D’autres facteurs jouent également en leur faveur. Ils bénéficient d’une propagande très forte et d’une guerre hybride, qui sont typiques de notre région du monde. Bien sûr, cela existe partout, mais particulièrement dans notre région. Ces problèmes favorisent grandement ces développements négatifs.

Le Rêve géorgien parlait d’interdire l’opposition ou de lui interdire de se présenter aux élections. Comment cela évolue-t-il ?

Ils vont dans ce sens. À l’heure actuelle, une commission parlementaire mène ce que l’on ne peut qualifier que d’enquêtes bizarres sur divers soi-disant crimes. Son objectif est double : premièrement, saisir le parquet en affirmant qu’il existe suffisamment de preuves pour ouvrir des poursuites pénales ; deuxièmement, saisir la Cour constitutionnelle en arguant que ces acteurs ont outrepassé les limites constitutionnelles et doivent donc être interdits.

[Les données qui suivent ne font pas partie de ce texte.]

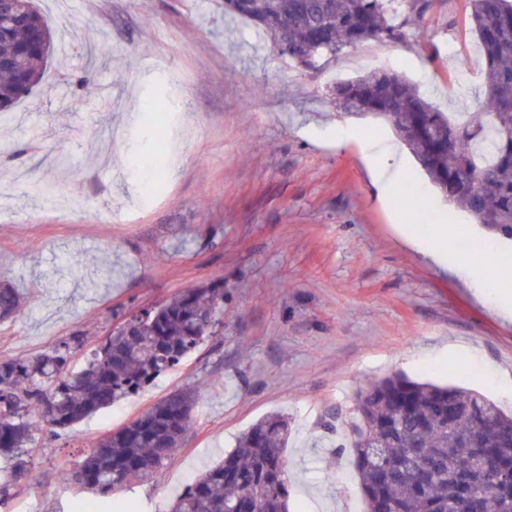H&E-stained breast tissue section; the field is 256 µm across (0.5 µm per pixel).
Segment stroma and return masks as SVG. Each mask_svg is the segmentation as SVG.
I'll use <instances>...</instances> for the list:
<instances>
[{
	"instance_id": "1",
	"label": "stroma",
	"mask_w": 512,
	"mask_h": 512,
	"mask_svg": "<svg viewBox=\"0 0 512 512\" xmlns=\"http://www.w3.org/2000/svg\"><path fill=\"white\" fill-rule=\"evenodd\" d=\"M54 30L40 98L0 121V279L28 297L0 321V359L77 336L82 362L117 326L182 289L224 284L214 336L143 393L68 431L38 426L13 512H71L97 494L60 490V472L98 439L189 385L201 396L172 461L109 495L166 512L195 476L273 412L290 435L289 512H363L339 434L356 394L400 373L478 391L512 411V320L496 284L467 277L445 202L415 159L381 194L375 168L398 137L346 116L339 83L389 69L449 115L483 100L485 65L467 0H433L399 41L370 40L305 69L224 0H36ZM91 74L88 87L76 84ZM174 160L148 188L140 104ZM351 139L337 140L339 129ZM444 246L438 264L404 246L399 225Z\"/></svg>"
}]
</instances>
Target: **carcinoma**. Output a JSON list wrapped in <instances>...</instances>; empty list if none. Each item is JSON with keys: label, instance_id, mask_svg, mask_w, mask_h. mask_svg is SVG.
<instances>
[{"label": "carcinoma", "instance_id": "1", "mask_svg": "<svg viewBox=\"0 0 512 512\" xmlns=\"http://www.w3.org/2000/svg\"><path fill=\"white\" fill-rule=\"evenodd\" d=\"M485 62V98L468 119L439 111L402 74L376 72L345 82L336 106L383 120L404 141L433 186L475 224L512 239V0H467ZM431 0H224V12L249 21L288 58L316 68L359 43L396 40ZM0 112L32 95L47 65V18L0 0ZM25 296L0 282V321L20 316ZM224 289L186 288L143 311L145 325L124 323L92 350L83 367L70 347L0 360V505L31 464L39 414L70 429L180 363L213 334ZM197 387L176 391L140 418L100 439L61 478L105 495L147 477L183 443ZM368 429L350 440L364 512H512V415L465 388L399 374L357 394ZM288 415L274 412L238 446L187 486L169 512H288Z\"/></svg>", "mask_w": 512, "mask_h": 512}]
</instances>
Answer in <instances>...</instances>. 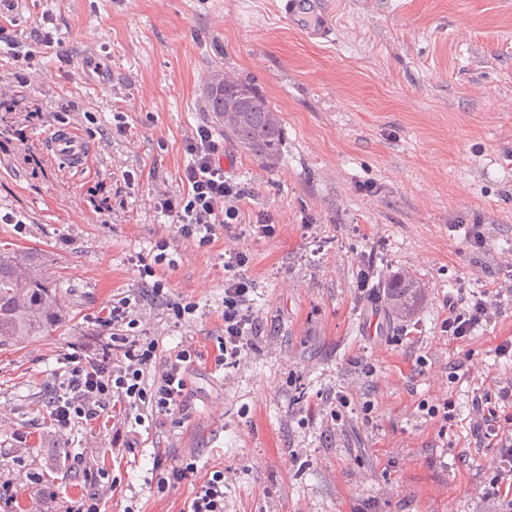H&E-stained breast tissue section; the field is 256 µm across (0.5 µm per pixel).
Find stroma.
Returning a JSON list of instances; mask_svg holds the SVG:
<instances>
[{"instance_id": "35a3bbf8", "label": "stroma", "mask_w": 512, "mask_h": 512, "mask_svg": "<svg viewBox=\"0 0 512 512\" xmlns=\"http://www.w3.org/2000/svg\"><path fill=\"white\" fill-rule=\"evenodd\" d=\"M276 4L19 0L21 52L34 49L35 28L62 50L39 54L42 77L23 90L42 121L25 140L0 139V216L24 217L0 223V247L38 250L60 282L63 320L0 347V481L19 490L10 512H66L89 465L120 481L104 512H180L191 485L159 491L152 463L190 453L228 468L224 512H494L478 492L495 451L477 447L465 412L476 389L512 377L496 350L512 339V299L470 340L448 341L441 323L447 297L494 287L512 252V0H330L328 46L304 39ZM217 71L254 83L279 110L276 167L226 139L208 112L203 86ZM61 110L95 149L84 171L47 150ZM201 123L223 139L228 177L249 190L237 229L268 334L238 368L195 363L183 425L141 433L132 451L113 448L103 420L61 438L49 418L54 373L71 347L98 346L114 299L141 292L131 257L169 241L156 274L170 298L196 304L177 323L164 302H141L163 352H209L224 333L223 238L191 249L146 200L158 185L180 189L183 140ZM106 132L108 155L96 150ZM114 154L135 187L113 190L106 222L89 191ZM266 214L274 234L254 237ZM463 224L482 225L486 247L466 242ZM369 268L379 280L407 269L426 284L415 319L392 320L360 290ZM338 390L351 404L330 436L322 398ZM446 397L461 414L444 429L421 406ZM33 473L42 484L29 483Z\"/></svg>"}]
</instances>
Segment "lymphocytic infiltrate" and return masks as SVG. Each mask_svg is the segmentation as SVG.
Returning <instances> with one entry per match:
<instances>
[{
  "label": "lymphocytic infiltrate",
  "instance_id": "1",
  "mask_svg": "<svg viewBox=\"0 0 512 512\" xmlns=\"http://www.w3.org/2000/svg\"><path fill=\"white\" fill-rule=\"evenodd\" d=\"M187 162L181 170L179 192L153 190L148 202L171 218L178 235L198 246L224 234V334L213 351V367H238L256 349L265 333L250 297L252 283L246 271L247 249L232 228L247 191L224 172V142L207 124H199L184 139ZM512 297V281L473 294L467 307L449 300L442 330L449 340L470 339L480 324L494 322ZM141 299L128 294L114 303L104 321L111 331L109 342L90 349L74 348L64 357L51 405L54 426L65 432L108 416L112 419V445L133 449L139 427L181 424L191 402L188 372L199 353L195 346L159 355L156 333L141 326L137 309ZM469 428L479 444L500 451L493 463L495 476L484 488L483 498L495 500L496 512H512V378L498 382L495 393H475L468 416ZM158 488L190 482L192 496L181 512H224L223 468L200 471L194 457L171 465H153Z\"/></svg>",
  "mask_w": 512,
  "mask_h": 512
}]
</instances>
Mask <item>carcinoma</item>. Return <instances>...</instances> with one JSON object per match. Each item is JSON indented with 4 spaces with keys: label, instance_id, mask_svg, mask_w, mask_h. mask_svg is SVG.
I'll return each instance as SVG.
<instances>
[{
    "label": "carcinoma",
    "instance_id": "cac0c4a2",
    "mask_svg": "<svg viewBox=\"0 0 512 512\" xmlns=\"http://www.w3.org/2000/svg\"><path fill=\"white\" fill-rule=\"evenodd\" d=\"M239 104L224 135L256 159L275 165L281 159L284 126L280 112L252 83L224 77L223 87L207 96L209 111L219 114L228 102ZM426 300V285L403 270L388 280L385 301L389 316L410 320ZM59 292L43 274V261L29 250L0 249V346L44 336L58 321Z\"/></svg>",
    "mask_w": 512,
    "mask_h": 512
}]
</instances>
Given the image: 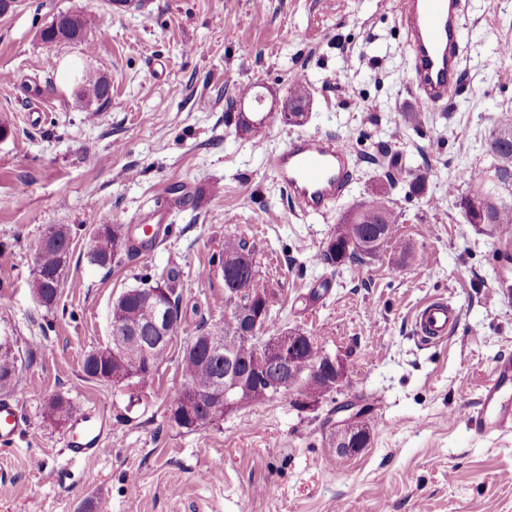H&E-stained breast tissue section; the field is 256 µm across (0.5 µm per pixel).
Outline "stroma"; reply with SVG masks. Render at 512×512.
Returning <instances> with one entry per match:
<instances>
[{
    "mask_svg": "<svg viewBox=\"0 0 512 512\" xmlns=\"http://www.w3.org/2000/svg\"><path fill=\"white\" fill-rule=\"evenodd\" d=\"M460 94L408 121L411 63L397 0H7L0 10V336L21 350L27 428L0 447V512H512V430L480 436L476 409L494 367L512 358V265L495 235L448 198L456 175L488 167L484 144L512 119V0H466ZM61 12L96 19L82 43H44ZM105 78L106 102L85 105L83 75ZM309 85L304 124L288 122V89ZM256 99L230 102L246 87ZM254 121L244 131L239 116ZM344 144L354 176L328 216L296 215L266 166L301 131ZM397 158L388 168L384 156ZM393 175L391 244L362 264L315 259L336 224ZM424 177L426 190L412 183ZM161 211L168 232L112 270L90 263L98 224H137ZM51 224L73 230L52 308L31 290L33 247ZM261 246L276 292L265 326L298 329L345 355V397L372 405L362 452L328 448L335 404L296 410L289 395L186 431L169 421L180 360L199 324H223L224 280L212 264L225 237ZM407 256L391 261L394 246ZM209 278H201L202 269ZM179 273L184 322L151 385L85 379L84 357L109 341L112 303L141 278ZM326 287L319 300L310 289ZM442 297L459 325L420 342L416 309ZM68 425L43 417L54 396ZM108 414L109 449L68 460L72 423Z\"/></svg>",
    "mask_w": 512,
    "mask_h": 512,
    "instance_id": "stroma-1",
    "label": "stroma"
}]
</instances>
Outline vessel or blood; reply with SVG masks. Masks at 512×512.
<instances>
[{
	"mask_svg": "<svg viewBox=\"0 0 512 512\" xmlns=\"http://www.w3.org/2000/svg\"><path fill=\"white\" fill-rule=\"evenodd\" d=\"M464 0H402L400 24L407 38L412 63V89L427 109L438 108L457 85L462 64L465 31ZM269 164L287 191L298 214L327 215L346 194L353 164L348 149L320 132H303L272 154ZM417 332L427 343L445 341L454 332L458 316L447 302L437 300L415 316ZM496 381L486 386L480 409L469 421L475 432L487 435L512 426V404L504 401L502 387L512 379V360L497 366ZM17 400L0 396V446L13 444L22 427ZM111 434L102 416L82 421L78 433L68 438L65 450L76 460L92 461L103 455Z\"/></svg>",
	"mask_w": 512,
	"mask_h": 512,
	"instance_id": "b4317fda",
	"label": "vessel or blood"
}]
</instances>
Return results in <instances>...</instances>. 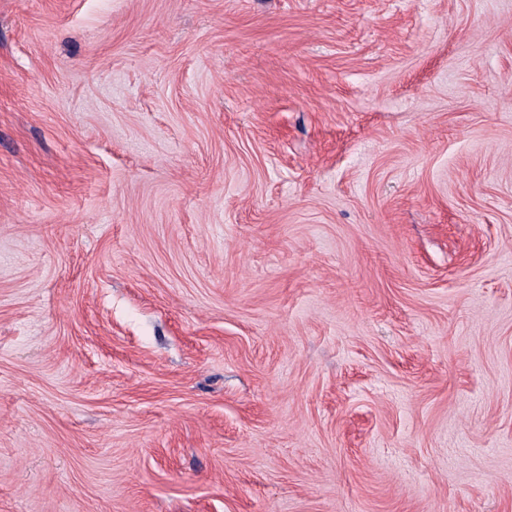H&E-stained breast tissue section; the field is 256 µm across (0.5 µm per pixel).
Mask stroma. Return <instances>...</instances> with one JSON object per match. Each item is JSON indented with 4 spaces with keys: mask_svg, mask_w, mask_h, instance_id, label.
<instances>
[{
    "mask_svg": "<svg viewBox=\"0 0 512 512\" xmlns=\"http://www.w3.org/2000/svg\"><path fill=\"white\" fill-rule=\"evenodd\" d=\"M0 512H512V0H0Z\"/></svg>",
    "mask_w": 512,
    "mask_h": 512,
    "instance_id": "35a3bbf8",
    "label": "stroma"
}]
</instances>
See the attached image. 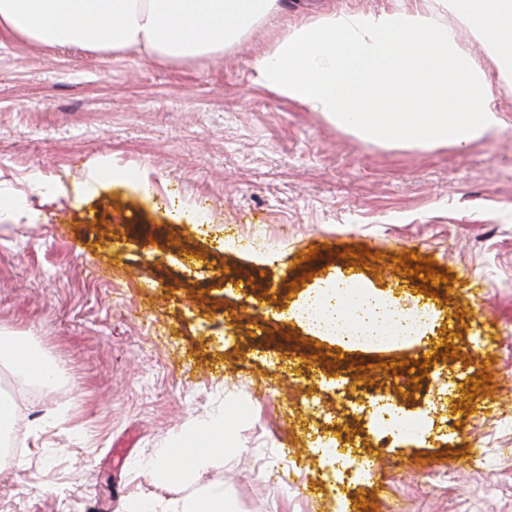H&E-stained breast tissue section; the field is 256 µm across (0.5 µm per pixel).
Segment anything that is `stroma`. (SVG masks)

Le parti au pouvoir a donc réussi à prendre progressivement le contrôle du pouvoir judiciaire…

Absolument, le pouvoir judiciaire est à leur merci. Les procédures auxquelles nous assistons ces jours-ci ne sont qu’une parodie de justice. Il n’y a pas d’État viable, il n’y a pas d’institutions viables, c’est une imposture.

Le Rêve géorgien et son protecteur de facto, M. Ivanashvili, sont très proches de la Russie. Ont-ils l’intention de ramener fermement la Géorgie dans la sphère d’influence russe ?

Lorsque vous m’avez demandé tout à l’heure quel était l’objectif final, cette issue pourrait être l’une d’entre elles. Je ne peux pas en être sûr à 100 %, mais c’est l’une des rares options viables.

La plupart des sondages d’opinion montrent un fort soutien à l’adhésion à l’Union européenne, jusqu’à 70 %. Qu’en pensez-vous ?

Cela semble être le cas, mais il existe de grandes différences entre ces sondages, qui sont parfois fortement manipulés à des fins spéculatives. Chaque camp a ses propres sondages d’opinion.

Que disent les autres sondages, ceux des sympathisants du Rêve géorgien, à ce sujet ?

Ils donnent des résultats différents car chaque sondage utilise sa propre formulation, son propre cadre, son propre mode de présentation et ses propres questions. C’est similaire aux médias géorgiens : selon qui vous soutenez, quel média, quel site web ou quelle plateforme vous suivez, vous obtenez une image différente. Il en va de même pour la sociologie ici : chacune reflète des réalités différentes.

Il n’y a pas d’exception à cette règle, qui s’inscrit dans un contexte plus large. Ce qui se passe ici ne concerne pas seulement la Géorgie, mais va bien au-delà. Il s’agit de zones d’influence, de tous les développements qui se produisent autour de nous, dans le contexte de la guerre en Ukraine, dans le contexte des défis auxquels l’Occident est confronté, pour n’en citer que quelques-uns. Je veux dire par là que nous ne sommes qu’une pièce du puzzle sur l’échiquier mondial.